Italo Calvino is a genius who writes as if he were ordinary, which is a fantastic quality in a person doing you the service of writing fiction. (His stuff is also literally fantastic: like this amazing story about the moon growing old and dimming and the rest of the world’s consequent obsession with shiny objects.) But yeah–on this book, Amazon’s little “Customers Who Bought This Item Also Bought” thing suggests Midnight’s Children, Roland Barthes’ Mythologies, Tom Stoppard, Virginia Woolf, and several books on Las Vegas architecture)–and I think that that variety is telling, don’t you? It means that all kinds of people can love Italo Calvino: you could find one of his stories crumpled in a trash can and you would pick it up and read it and know within a few seconds that you were reading something luminous and brilliant, and best of all you would be able to understand it. Even when it’s constructed as a sort of puzzley mind-fuck.

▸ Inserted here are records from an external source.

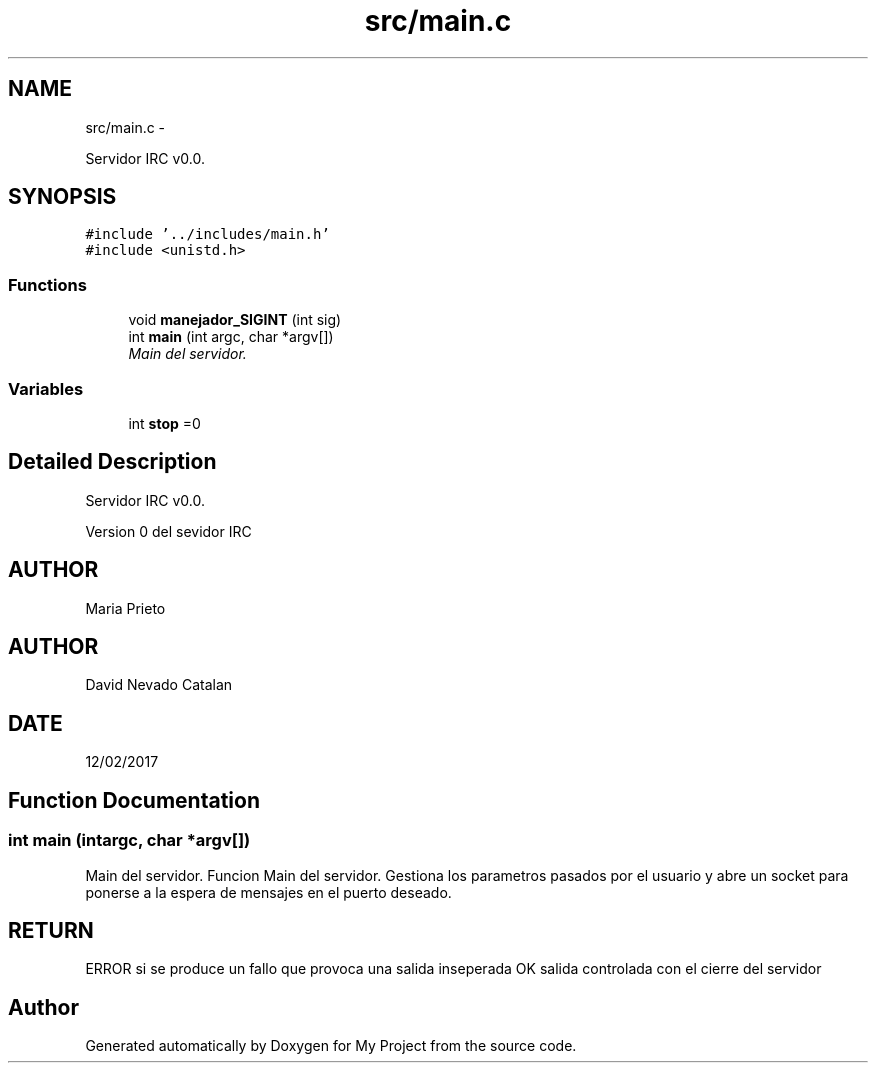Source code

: .TH "src/main.c" 3 "Wed Apr 26 2017" "My Project" \" -*- nroff -*-
.ad l
.nh
.SH NAME
src/main.c \- 
.PP
Servidor IRC v0\&.0\&.  

.SH SYNOPSIS
.br
.PP
\fC#include '\&.\&./includes/main\&.h'\fP
.br
\fC#include <unistd\&.h>\fP
.br

.SS "Functions"

.in +1c
.ti -1c
.RI "void \fBmanejador_SIGINT\fP (int sig)"
.br
.ti -1c
.RI "int \fBmain\fP (int argc, char *argv[])"
.br
.RI "\fIMain del servidor\&. \fP"
.in -1c
.SS "Variables"

.in +1c
.ti -1c
.RI "int \fBstop\fP =0"
.br
.in -1c
.SH "Detailed Description"
.PP 
Servidor IRC v0\&.0\&. 

Version 0 del sevidor IRC
.SH "AUTHOR"
.PP
Maria Prieto 
.SH "AUTHOR"
.PP
David Nevado Catalan
.SH "DATE"
.PP
12/02/2017 
.SH "Function Documentation"
.PP 
.SS "int main (intargc, char *argv[])"

.PP
Main del servidor\&. Funcion Main del servidor\&. Gestiona los parametros pasados por el usuario y abre un socket para ponerse a la espera de mensajes en el puerto deseado\&. 
.SH "RETURN"
.PP
ERROR si se produce un fallo que provoca una salida inseperada OK salida controlada con el cierre del servidor 
.SH "Author"
.PP 
Generated automatically by Doxygen for My Project from the source code\&.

This book is addressed to “you,” as if you were in the story, and the plot is about you trying to read a book called If on a winter’s night a traveler but not being able to. Every other chapter is a first chapter in a book you end up reading instead (you end up with ten different books that don’t make sense until the end), and the other chapters are about your pseudo-detective hunt. Simple, right? Like a more directed Choose-Your-Own-Adventure, or that part in The Neverending Story with the crazy book where everything gets written as it happens. Although this book could hit you over the head with its games about textuality and subjectivity and the death of the author and whatever, it doesn’t.
My favorite line is from the opening chapter, which starts, “You are about to begin reading Italo Calvino’s new novel, If on a winter’s night a traveler,” and then proceeds to give you tips about a comfortable reading experience. “Cigarettes within reach if you smoke, and the ashtray. Anything else? Do you have to pee? All right, you know best.”
Come on, Italo, I think you know best!